[Items drawn from a dataset]
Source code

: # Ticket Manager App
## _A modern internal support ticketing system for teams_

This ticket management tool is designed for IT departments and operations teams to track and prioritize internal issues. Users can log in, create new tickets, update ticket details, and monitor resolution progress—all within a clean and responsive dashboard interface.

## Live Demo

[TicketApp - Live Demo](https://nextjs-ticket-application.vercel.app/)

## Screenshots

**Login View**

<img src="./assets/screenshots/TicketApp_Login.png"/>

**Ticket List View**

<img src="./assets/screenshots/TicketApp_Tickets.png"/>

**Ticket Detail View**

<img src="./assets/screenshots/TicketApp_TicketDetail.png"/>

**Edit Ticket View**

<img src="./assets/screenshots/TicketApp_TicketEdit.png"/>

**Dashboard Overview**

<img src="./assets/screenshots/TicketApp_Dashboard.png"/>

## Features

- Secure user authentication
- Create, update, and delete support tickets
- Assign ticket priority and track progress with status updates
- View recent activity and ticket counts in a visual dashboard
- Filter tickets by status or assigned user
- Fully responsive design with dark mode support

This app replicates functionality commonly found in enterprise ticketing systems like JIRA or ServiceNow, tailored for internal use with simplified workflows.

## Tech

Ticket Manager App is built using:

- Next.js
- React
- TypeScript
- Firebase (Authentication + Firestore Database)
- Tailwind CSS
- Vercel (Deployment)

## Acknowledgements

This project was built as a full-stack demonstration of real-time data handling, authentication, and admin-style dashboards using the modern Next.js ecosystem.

## [ACTIVITY]
Edit every item above so that "Tailwind CSS" becomes "Bootstrap", leaving all other text unchanged.

## [OUTPUT OF THE TASK]
Source code

: # Ticket Manager App
## _A modern internal support ticketing system for teams_

This ticket management tool is designed for IT departments and operations teams to track and prioritize internal issues. Users can log in, create new tickets, update ticket details, and monitor resolution progress—all within a clean and responsive dashboard interface.

## Live Demo

[TicketApp - Live Demo](https://nextjs-ticket-application.vercel.app/)

## Screenshots

**Login View**

<img src="./assets/screenshots/TicketApp_Login.png"/>

**Ticket List View**

<img src="./assets/screenshots/TicketApp_Tickets.png"/>

**Ticket Detail View**

<img src="./assets/screenshots/TicketApp_TicketDetail.png"/>

**Edit Ticket View**

<img src="./assets/screenshots/TicketApp_TicketEdit.png"/>

**Dashboard Overview**

<img src="./assets/screenshots/TicketApp_Dashboard.png"/>

## Features

- Secure user authentication
- Create, update, and delete support tickets
- Assign ticket priority and track progress with status updates
- View recent activity and ticket counts in a visual dashboard
- Filter tickets by status or assigned user
- Fully responsive design with dark mode support

This app replicates functionality commonly found in enterprise ticketing systems like JIRA or ServiceNow, tailored for internal use with simplified workflows.

## Tech

Ticket Manager App is built using:

- Next.js
- React
- TypeScript
- Firebase (Authentication + Firestore Database)
- Bootstrap
- Vercel (Deployment)

## Acknowledgements

This project was built as a full-stack demonstration of real-time data handling, authentication, and admin-style dashboards using the modern Next.js ecosystem.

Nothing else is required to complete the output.